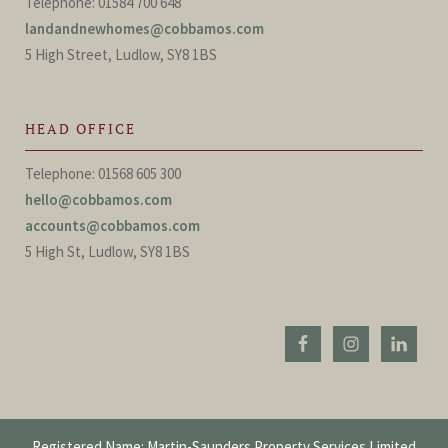
Telephone: 01584 700 648
landandnewhomes@cobbamos.com
5 High Street, Ludlow, SY8 1BS
HEAD OFFICE
Telephone: 01568 605 300
hello@cobbamos.com
accounts@cobbamos.com
5 High St, Ludlow, SY8 1BS
Registered Name: Martin-Saunders Property Services Limited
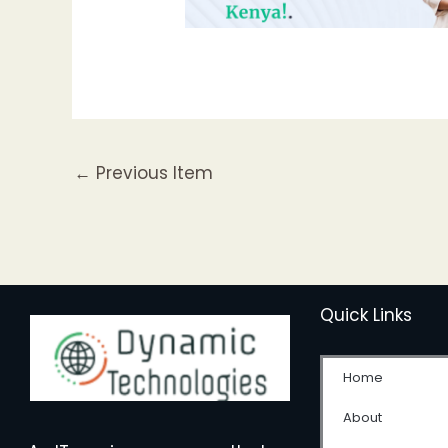
←
Previous Item
Quick Links
Home
About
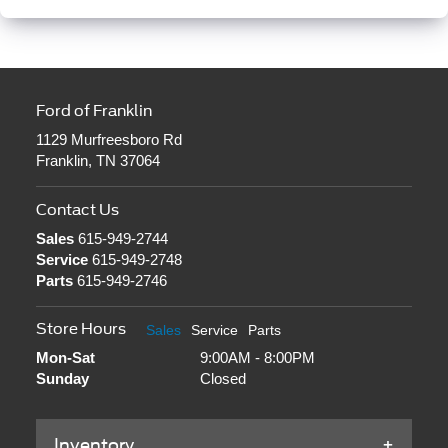
Ford of Franklin
1129 Murfreesboro Rd
Franklin, TN 37064
Contact Us
Sales
615-949-2744
Service
615-949-2748
Parts
615-949-2746
Store Hours
Sales
Service
Parts
Mon-Sat
9:00AM - 8:00PM
Sunday
Closed
Inventory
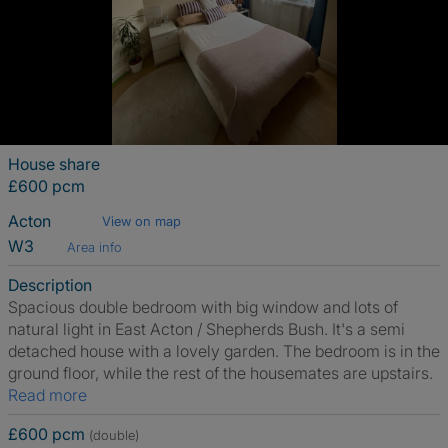
House share
£600 pcm
Acton
View on map
W3
Area info
Description
Spacious double bedroom with big window and lots of
natural light in East Acton / Shepherds Bush. It's a semi
detached house with a lovely garden. The bedroom is in the
ground floor, while the rest of the housemates are upstairs.
Read more
£600 pcm
(double)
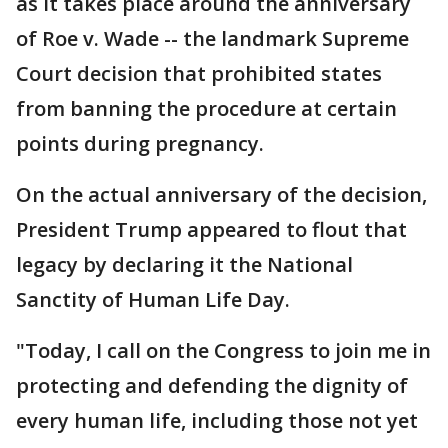
as it takes place around the anniversary
of Roe v. Wade -- the landmark Supreme
Court decision that prohibited states
from banning the procedure at certain
points during pregnancy.
On the actual anniversary of the decision,
President Trump appeared to flout that
legacy by declaring it the National
Sanctity of Human Life Day.
"Today, I call on the Congress to join me in
protecting and defending the dignity of
every human life, including those not yet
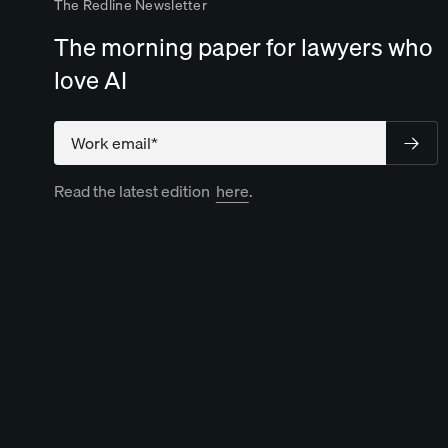
The Redline Newsletter
The morning paper for lawyers who
love AI
Compan
Read the latest edition
here
.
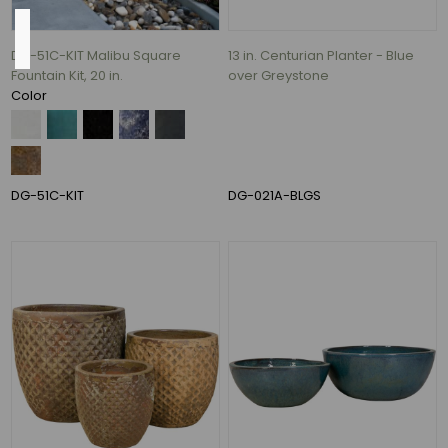
Base
DG-51C-KIT Malibu Square
13 in. Centurian Planter - Blue
Fountain Kit, 20 in.
over Greystone
Color
13"
(15)
14"
DG-51C-KIT
DG-021A-BLGS
(14)
16"
(11)
15"
(10)
10"
(9)
11"
(9)
54
MORE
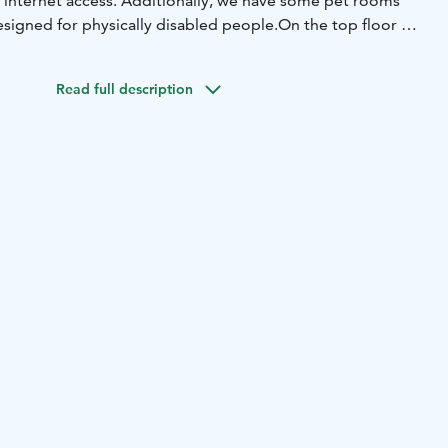
 internet access. Additionally, we have some pet rooms
esigned for physically disabled people.
On the top floor we
as its own sauna and a balcony.
n decorated with Marimekko fabrics to create
Read full description
ian atmosphere.
Our hotel also has its own night club,
 open on weekends. In the summer time you can enjoy
sh drinks on our terrace.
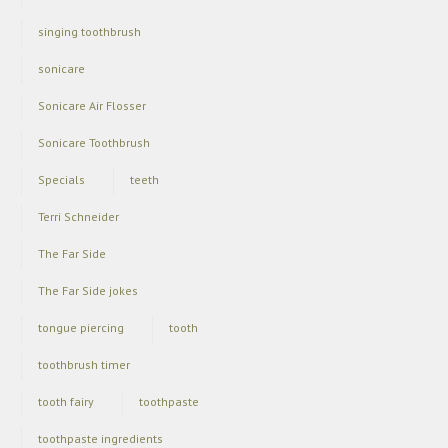
singing toothbrush
sonicare
Sonicare Air Flosser
Sonicare Toothbrush
Specials
teeth
Terri Schneider
The Far Side
The Far Side jokes
tongue piercing
tooth
toothbrush timer
tooth fairy
toothpaste
toothpaste ingredients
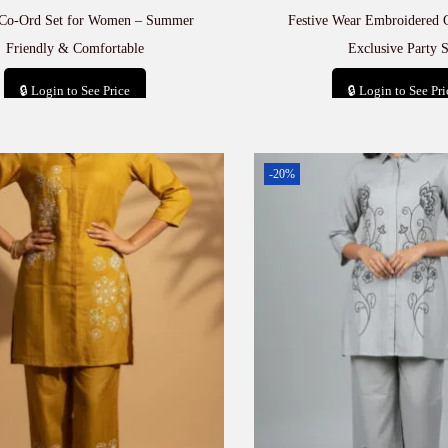
 Co-Ord Set for Women – Summer
Festive Wear Embroidered 
Friendly & Comfortable
Exclusive Party S
🔒 Login to See Price
🔒 Login to See Pri
Add to cart
Add to car
-20%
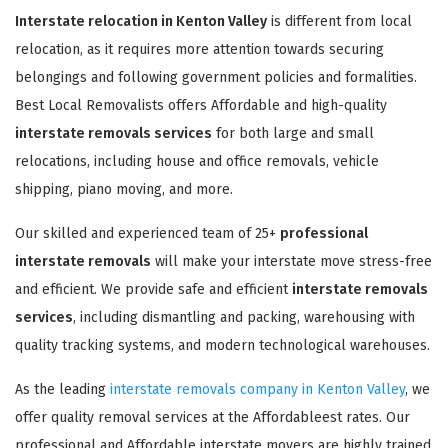
Interstate relocation in Kenton Valley
is different from local
relocation, as it requires more attention towards securing
belongings and following government policies and formalities.
Best Local Removalists offers Affordable and high-quality
interstate removals services
for both large and small
relocations, including house and office removals, vehicle
shipping, piano moving, and more.
Our skilled and experienced team of 25+
professional
interstate removals
will make your interstate move stress-free
and efficient. We provide safe and efficient
interstate removals
services
, including dismantling and packing, warehousing with
quality tracking systems, and modern technological warehouses.
As the leading
interstate removals company in Kenton Valley
, we
offer quality removal services at the Affordableest rates. Our
professional and Affordable interstate movers are highly trained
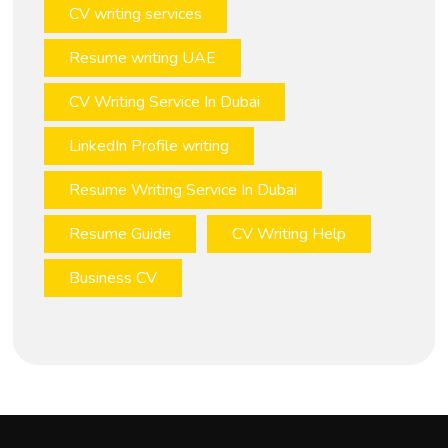
CV writing services
Resume writing UAE
CV Writing Service In Dubai
LinkedIn Profile writing
Resume Writing Service In Dubai
Resume Guide
CV Writing Help
Business CV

*****

# Directions for this task:
Reproduce the listing with every "Telephone" swapped for "Phone" and all other text unchanged, leaving out the pictures.

# Result of the task:
Phone: 01584 700 648
landandnewhomes@cobbamos.com
5 High Street, Ludlow, SY8 1BS
HEAD OFFICE
Phone: 01568 605 300
hello@cobbamos.com
accounts@cobbamos.com
5 High St, Ludlow, SY8 1BS
Registered Name: Martin-Saunders Property Services Limited
←
Previous Item
Quick Links
Home
About
Ford of Franklin
1129 Murfreesboro Rd
Franklin, TN 37064
Contact Us
Sales
615-949-2744
Service
615-949-2748
Parts
615-949-2746
Store Hours
Sales
Service
Parts
Mon-Sat
9:00AM - 8:00PM
Sunday
Closed
Inventory
House share
£600 pcm
Acton
View on map
W3
Area info
Description
Spacious double bedroom with big window and lots of
natural light in East Acton / Shepherds Bush. It's a semi
detached house with a lovely garden. The bedroom is in the
ground floor, while the rest of the housemates are upstairs.
Read more
£600 pcm
(double)
as it takes place around the anniversary
of Roe v. Wade -- the landmark Supreme
Court decision that prohibited states
from banning the procedure at certain
points during pregnancy.
On the actual anniversary of the decision,
President Trump appeared to flout that
legacy by declaring it the National
Sanctity of Human Life Day.
"Today, I call on the Congress to join me in
protecting and defending the dignity of
every human life, including those not yet
The Redline Newsletter
The morning paper for lawyers who
love AI
Compan
Read the latest edition
here
.
Base
DG-51C-KIT Malibu Square
13 in. Centurian Planter - Blue
Fountain Kit, 20 in.
over Greystone
Color
13"
(15)
14"
DG-51C-KIT
DG-021A-BLGS
(14)
16"
(11)
15"
(10)
10"
(9)
11"
(9)
54
MORE
 internet access. Additionally, we have some pet rooms
esigned for physically disabled people.
On the top floor we
as its own sauna and a balcony.
n decorated with Marimekko fabrics to create
Read full description
ian atmosphere.
Our hotel also has its own night club,
 open on weekends. In the summer time you can enjoy
sh drinks on our terrace.
singing toothbrush
sonicare
Sonicare Air Flosser
Sonicare Toothbrush
Specials
teeth
Terri Schneider
The Far Side
The Far Side jokes
tongue piercing
tooth
toothbrush timer
tooth fairy
toothpaste
toothpaste ingredients
 Co-Ord Set for Women – Summer
Festive Wear Embroidered 
Friendly & Comfortable
Exclusive Party S
🔒 Login to See Price
🔒 Login to See Pri
Add to cart
Add to car
-20%
Interstate relocation in Kenton Valley
is different from local
relocation, as it requires more attention towards securing
belongings and following government policies and formalities.
Best Local Removalists offers Affordable and high-quality
interstate removals services
for both large and small
relocations, including house and office removals, vehicle
shipping, piano moving, and more.
Our skilled and experienced team of 25+
professional
interstate removals
will make your interstate move stress-free
and efficient. We provide safe and efficient
interstate removals
services
, including dismantling and packing, warehousing with
quality tracking systems, and modern technological warehouses.
As the leading
interstate removals company in Kenton Valley
, we
offer quality removal services at the Affordableest rates. Our
professional and Affordable interstate movers are highly trained
CV writing services
Resume writing UAE
CV Writing Service In Dubai
LinkedIn Profile writing
Resume Writing Service In Dubai
Resume Guide
CV Writing Help
Business CV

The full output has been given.